Exposure to air pollutants, also known as fine particulate matter (PM2.5), is associated with a risk of clustering multiple chronic diseases, according to a new study published this week by PLOS Global Public Health.
Some previous studies have provided ample evidence on the link between air pollution and individual chronic diseases. Although chronic diseases become clusters due to shared biological or environmental risk factors, there is a limited idea of how air pollution can promote the accumulation of multiple chronic diseases.
In the new study, researchers Kai Hu and his colleagues, used data from 19,098 respondents to the China Health and Retirement Longitudinal Study (CHARLS) survey from 2011 to 2015, as well as historical satellite data on PM2.5 exposure over 15 years. Participants were people aged 45 to 85 years in 125 cities across China.
When the team modeled the relationship between self-reported chronic disease diagnosis and PM2.5 exposure, the data revealed four distinct groups of multi-morbidity, with patients selected in respiratory, muscular, cardio-metabolic, or healthy clusters.

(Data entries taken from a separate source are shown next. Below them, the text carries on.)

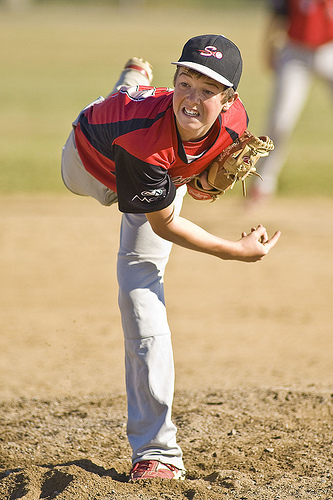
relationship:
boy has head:
[62, 34, 286, 482] [171, 36, 243, 135]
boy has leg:
[62, 34, 286, 482] [116, 202, 189, 483]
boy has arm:
[62, 34, 286, 482] [116, 145, 283, 263]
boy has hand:
[62, 34, 286, 482] [236, 222, 283, 265]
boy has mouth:
[62, 34, 286, 482] [177, 106, 206, 121]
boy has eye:
[62, 34, 286, 482] [180, 81, 191, 92]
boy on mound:
[62, 34, 286, 482] [0, 391, 332, 500]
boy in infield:
[60, 34, 286, 481] [1, 1, 331, 399]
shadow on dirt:
[0, 458, 129, 499] [1, 438, 331, 498]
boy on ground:
[60, 34, 286, 481] [0, 195, 331, 498]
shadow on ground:
[0, 458, 129, 499] [0, 195, 331, 498]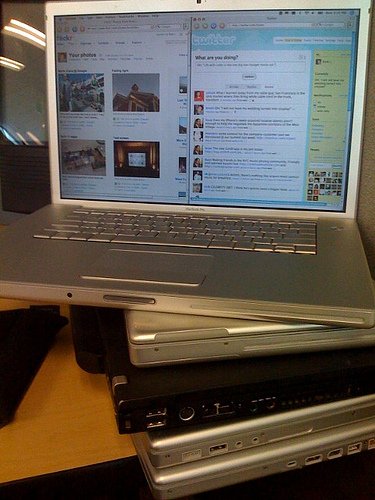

Analysis showed that 1µg / m3 increased the contraction of PM2.5 over 15 years by 2.4 percent (95% CI 1.02-1.03), increasing the likelihood of association with respiratory clusters, a 1.5 percent (95% CI 1.01) -1.02) muscular The probability of joining the cluster increased and the probability of joining the cardio-metabolic cluster increased by 3.3 percent (95% CI 1.03-1.04).
The authors said, “Both lower and higher historical PM2.5 exposure is associated with faster multimorbidity accumulation. However, higher exposure to PM2.5 is associated with a higher risk of developing cardio-metabolic and respiratory multimorbidity (dominated by lung disease), whereas lower PM2.5 exposure is associated with a higher likelihood of musculoskeletal multimorbidity.”